A Chinese shopper reaching for a bottle of spirits (AI generated)

China has officially named its 80 biggest drinks chains for the first time. The leader runs more than 3,500 stores; the gap to No. 80 is over 350-fold.

Founded in 2016 in Chengdu, China Famous Liquor Discount Store has grown into a genuinely national chain, covering all 31 of mainland China’s provinces, autonomous regions, and municipalities.

The name is a little misleading. This is less a discounter than a supply-chain play: by cutting out layers of middlemen, the company says, it links distilleries directly to drinkers and competes hard on price. Its shelves mix big names like Penfolds and Knock Knock with a range of private labels spanning different price tiers.

But it pays to read the sign literally. “Discount store” is branding meant to signal sharp pricing—not a clearance outlet moving overstock or close-dated bottles. Beer makes the point: a Corona goes for 9.9 yuan and a Franziskaner for 9.8 yuan here, no cheaper than at any other Chinese retailer.

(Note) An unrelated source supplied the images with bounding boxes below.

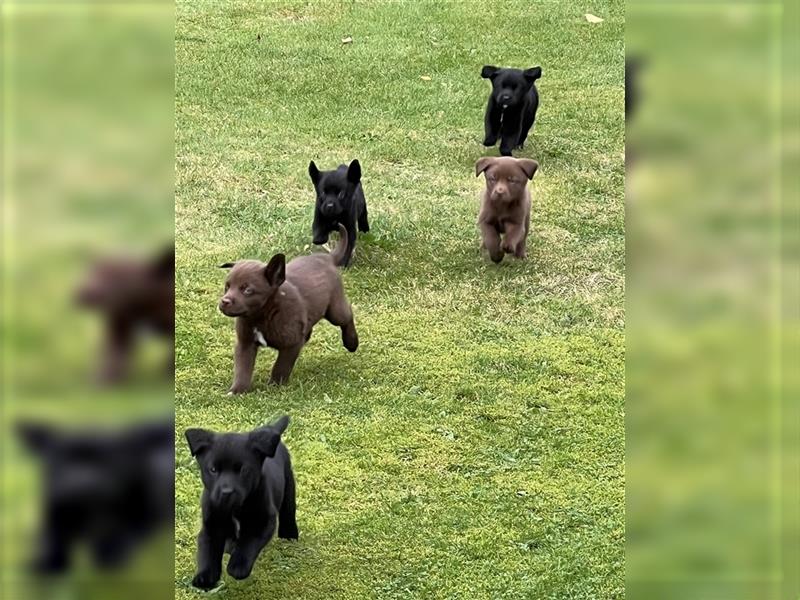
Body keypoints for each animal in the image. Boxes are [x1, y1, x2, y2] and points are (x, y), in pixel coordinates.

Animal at [15, 418, 175, 572]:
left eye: (106, 461)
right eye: (63, 458)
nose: (83, 483)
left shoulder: (140, 517)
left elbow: (125, 533)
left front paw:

Expansion runs on two tracks. Physical stores build the brand and give shoppers somewhere to browse, while the website, app, and a WeChat-based mini-mall handle online orders. In some cities it uses a flagship-first approach—open a company-owned showcase store, then recruit local franchisees around it—and it has experimented with a managed model that lets investors tailor the product mix to local tastes. By its own account, the company turns over about 400 million yuan (about US$55.56 million) a year and carries a valuation north of 1 billion yuan (about US$139 million).


Founded in 2014 in Harbin, the frigid capital of China’s far northeast, Xiaojiuwo was one of the region’s earliest liquor chains to take online-offline retail seriously. It began as “Xiaojiuwo Liquor Direct Supply,” a retail-and-delivery platform wiring together suppliers, stores, and customers through its own software.

From its Heilongjiang base, the chain spread across Liaoning, Jilin, and Inner Mongolia before venturing south into Shandong and Beijing. By 2025 it had passed 500 stores and served more than 7 million customers across the north and northeast.

Technology is its calling card. Xiaojiuwo says it has poured tens of millions of yuan into the plumbing—order routing, supply-chain tracking, warehousing and logistics, loyalty marketing, store management—digitizing everything from purchasing to checkout. Lately it has started making its own products, too, including a “Beiguo Song” baijiu and an “Aoyun Craft” beer, inching from middleman toward brand owner. The plan calls for 700 stores in the near term and 1,500 within three years.


Founded in 2006 in Hangzhou, Join + Joy sells mid- to high-end baijiu, wine, imported spirits, and yellow rice wine, and belongs to Sunrise Group, one of the heavyweight liquor distributors in Zhejiang province. Sunrise, founded in 1994, was among the first Chinese distributors to operate at real scale, with agency businesses across baijiu, wine, and yellow rice wine, plus a winery of its own—the publicly traded Loulan Winery. Leaning on that supply muscle, Join + Joy pairs direct-from-source buying with company-owned stores to dominate its home turf. It carries registered capital of 150 million yuan (about US$20.83 million) and partnerships with nearly 200 brands worldwide.


Founded in 1997, Baichuanmingpin is one of the larger distributors in Anhui province and a familiar name in the trade. Its book of brands reads like a who’s-who of Chinese and imported drinks—Moutai, Wuliangye, Jiannanchun, Fenjiu, Luzhou Laojiao, and Yanghe on the baijiu side; Penfolds, Martell, Hennessy, Chivas, and Macallan on the import side. The company employs around 2,000 people and supplies more than 5,000 city- and county-level distributors directly.

Lately it has pushed harder into retail and instant delivery. In 2023 it launched an instant-retail brand, Jiu·Yizhan (酒驿栈), now live on the delivery apps Meituan and Taobao Flash Sale. Unlike Baichuanmingpin’s browse-and-linger stores, Jiu·Yizhan runs on delivery-only “dark stores” that work mainly as neighborhood stockrooms. The ambitions are big: 2,000 stores by 2026, and a combined 5,000 across both banners by 2028.


Jiuqiandou is the instant-delivery brand of Guangdong Yueqiang Liquor, and it now plugs into the big delivery platforms Meituan and JD.com. Parent company Yueqiang, founded in 1988 in Guangzhou, is one of southern China’s larger distributors, with decades-old ties to top baijiu names—Moutai, Wuliangye, Jiannanchun, Guotai, and Guojiao 1573—and a network of more than 800 second-tier distributors and over 15,000 retail clients.

Jiuqiandou is what Yueqiang built when drinking moved online. By the end of 2025 it had reached 34 cities with more than 600 partner stores, and the company says its combined online-and-offline sales topped 100 million yuan (about US$13.89 million) for the year.